Cleaning Up Old Development Environments
A team finishes testing an experimental dataset. Instead of manually deleting tables or running cleanup scripts, they prompt their agent to execute drop_collection, confirming that the old data is permanently gone.
Zilliz Cloud MCP tradeoffs
What to watch out for, and the recommended way to handle each one.
Writing complex API calls for simple tasks
Manually structuring a JSON payload just to check if a collection exists, which requires understanding specific endpoints and HTTP methods.
Just ask your agent: 'List all vector collections.' The MCP handles the underlying list_collections call automatically.
Running searches without filtering
Executing a general search_vectors query that returns thousands of results, forcing you to sift through irrelevant data in your application.
Always refine the search using metadata filters. Prompt your agent to 'Search vectors for X only if the date is after Y' so it uses query_entities alongside the search.
Ignoring cleanup and resource management
Leaving temporary collections loaded in memory, which slows down other services or exhausts cluster resources over time.
After analysis is complete, prompt your agent to release_collection using the specific collection name. This frees up computational power.
When to use Zilliz Cloud MCP
Use this MCP if your core problem involves semantic search, deep retrieval from unstructured data, or managing a vector index (i.e., you're building RAG systems). You need to ask: 'Is my primary goal finding the meaning behind the text?' If the answer is yes, this is your tool. Don't use this if you only need simple transactional CRUD operations on structured data (like updating a user's email address or tracking inventory counts). For those cases, stick with traditional relational database connectors; they handle strict schema enforcement better than vector indexes.
Frequently asked questions about Zilliz Cloud MCP
How do I start using Zilliz Cloud MCP to find my collections? +
You initiate the process by asking your agent to list_collections. This immediately returns a list of all available vector indexes in your cluster, letting you know where to focus.
Can I search for data using Zilliz Cloud MCP with filters? +
Yes. You combine the powerful search_vectors tool with metadata filtering capabilities. This lets you narrow down billions of vectors to only those matching specific criteria, like date or department.
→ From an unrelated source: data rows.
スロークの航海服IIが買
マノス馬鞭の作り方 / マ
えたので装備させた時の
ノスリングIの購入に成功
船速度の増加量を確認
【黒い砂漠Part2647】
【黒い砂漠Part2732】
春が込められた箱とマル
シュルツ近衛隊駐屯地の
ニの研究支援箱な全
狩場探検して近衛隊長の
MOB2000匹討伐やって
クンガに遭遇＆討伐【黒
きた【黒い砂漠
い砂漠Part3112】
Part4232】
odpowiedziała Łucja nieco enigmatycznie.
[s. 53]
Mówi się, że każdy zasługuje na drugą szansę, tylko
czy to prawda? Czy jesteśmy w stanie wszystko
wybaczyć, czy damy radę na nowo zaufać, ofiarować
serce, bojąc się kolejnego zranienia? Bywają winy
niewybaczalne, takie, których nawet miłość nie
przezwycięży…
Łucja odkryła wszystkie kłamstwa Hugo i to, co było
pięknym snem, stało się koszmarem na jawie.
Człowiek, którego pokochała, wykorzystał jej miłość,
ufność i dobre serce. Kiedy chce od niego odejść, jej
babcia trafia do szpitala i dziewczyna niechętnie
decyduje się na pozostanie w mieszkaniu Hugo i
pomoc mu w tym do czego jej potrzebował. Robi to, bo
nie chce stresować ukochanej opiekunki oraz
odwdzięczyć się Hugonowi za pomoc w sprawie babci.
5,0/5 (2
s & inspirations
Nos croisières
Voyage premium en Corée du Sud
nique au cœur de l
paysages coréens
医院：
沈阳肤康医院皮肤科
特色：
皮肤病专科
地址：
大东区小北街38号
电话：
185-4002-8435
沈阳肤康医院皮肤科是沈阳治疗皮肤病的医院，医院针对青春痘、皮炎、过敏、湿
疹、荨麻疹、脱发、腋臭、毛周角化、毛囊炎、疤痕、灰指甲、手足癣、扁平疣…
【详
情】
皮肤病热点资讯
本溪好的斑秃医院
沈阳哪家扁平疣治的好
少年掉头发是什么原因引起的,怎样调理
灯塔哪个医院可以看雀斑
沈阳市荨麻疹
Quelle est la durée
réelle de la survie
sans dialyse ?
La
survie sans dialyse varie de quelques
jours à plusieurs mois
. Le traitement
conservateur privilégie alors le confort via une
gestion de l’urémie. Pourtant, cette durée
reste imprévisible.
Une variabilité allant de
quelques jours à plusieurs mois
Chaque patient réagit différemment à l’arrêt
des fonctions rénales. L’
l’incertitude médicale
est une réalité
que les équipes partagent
What is the best way to update data using Zilliz Cloud MCP? +
You use insert_entities for adding new records. If a record needs correction or removal, you must explicitly tell your agent to run delete_entities.
Does the Zilliz Cloud MCP handle data cleanup? +
Absolutely. You can use drop_collection to permanently eliminate old datasets, or use release_collection if you just need to temporarily free up memory resources without deleting the index.
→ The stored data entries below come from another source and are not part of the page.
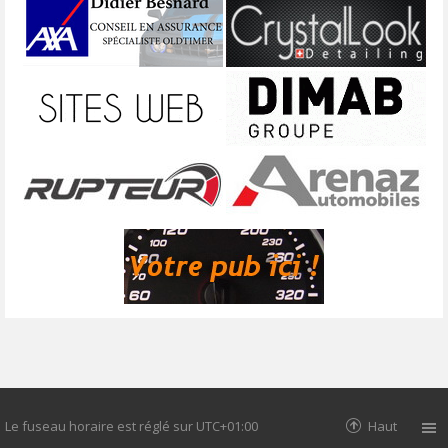
Le fuseau horaire est réglé sur
UTC+01:00
Haut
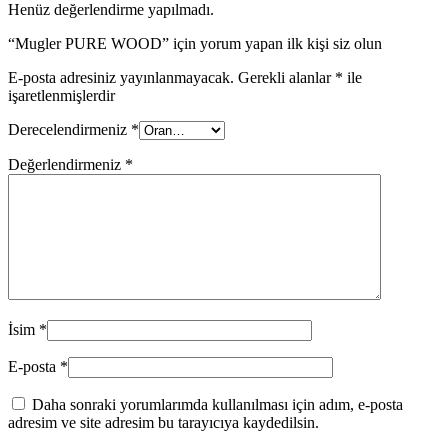
Henüz değerlendirme yapılmadı.
“Mugler PURE WOOD” için yorum yapan ilk kişi siz olun
E-posta adresiniz yayınlanmayacak.
Gerekli alanlar
*
ile
işaretlenmişlerdir
Derecelendirmeniz
*
Değerlendirmeniz
*
İsim
*
E-posta
*
Daha sonraki yorumlarımda kullanılması için adım, e-posta
adresim ve site adresim bu tarayıcıya kaydedilsin.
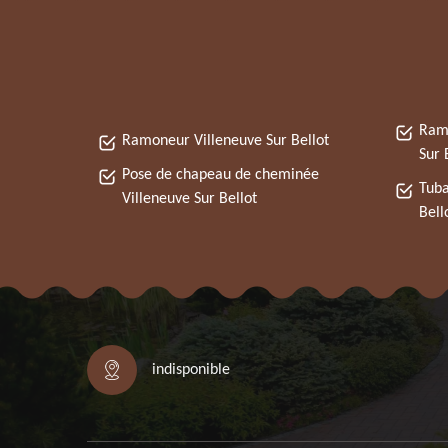
Ramo
Ramoneur Villeneuve Sur Bellot
Sur 
Pose de chapeau de cheminée
Tuba
Villeneuve Sur Bellot
Bell
indisponible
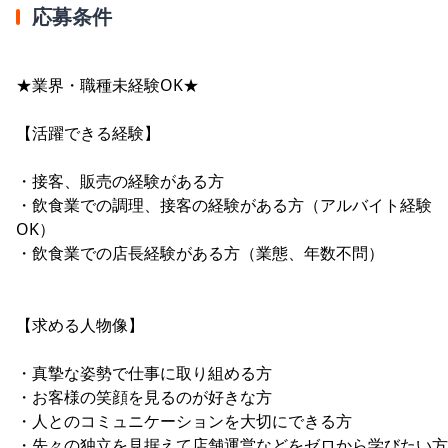
応募条件
★業界・職種未経験OK★
【活躍できる経験】
・接客、販売の経験がある方
・飲食業での調理、接客の経験がある方（アルバイト経験
OK）
・飲食業での店長経験がある方（業態、年数不問）
【求める人物像】
・真摯な姿勢で仕事に取り組める方
・お客様の笑顔を見るのが好きな方
・人とのコミュニケーションを大切にできる方
・先々の独立を見据えて店舗運営などをゼロから学びたい方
Is Zilliz Cloud MCP only for reading data? +
No. Beyond querying with search_vectors, this MCP allows full lifecycle management, including creating new indexes (create_collection) and inserting data (insert_entities).
How do I find my Cluster Endpoint? +
You can find your Cluster Endpoint in the Zilliz Cloud Console under the 'Cluster Details' page. It typically looks like https://in01-xxxxxxxxxxxx.vectordb.zillizcloud.com.
Why do I need to 'load' a collection before searching? +
Zilliz requires collections to be loaded into memory to perform high-performance similarity searches. Use the load_collection tool to make your data available for search.
Can I filter my vector search using metadata? +
Yes, Zilliz supports hybrid search. You can use the query_entities tool for metadata-only filtering or include filtering expressions in your search_vectors JSON configuration.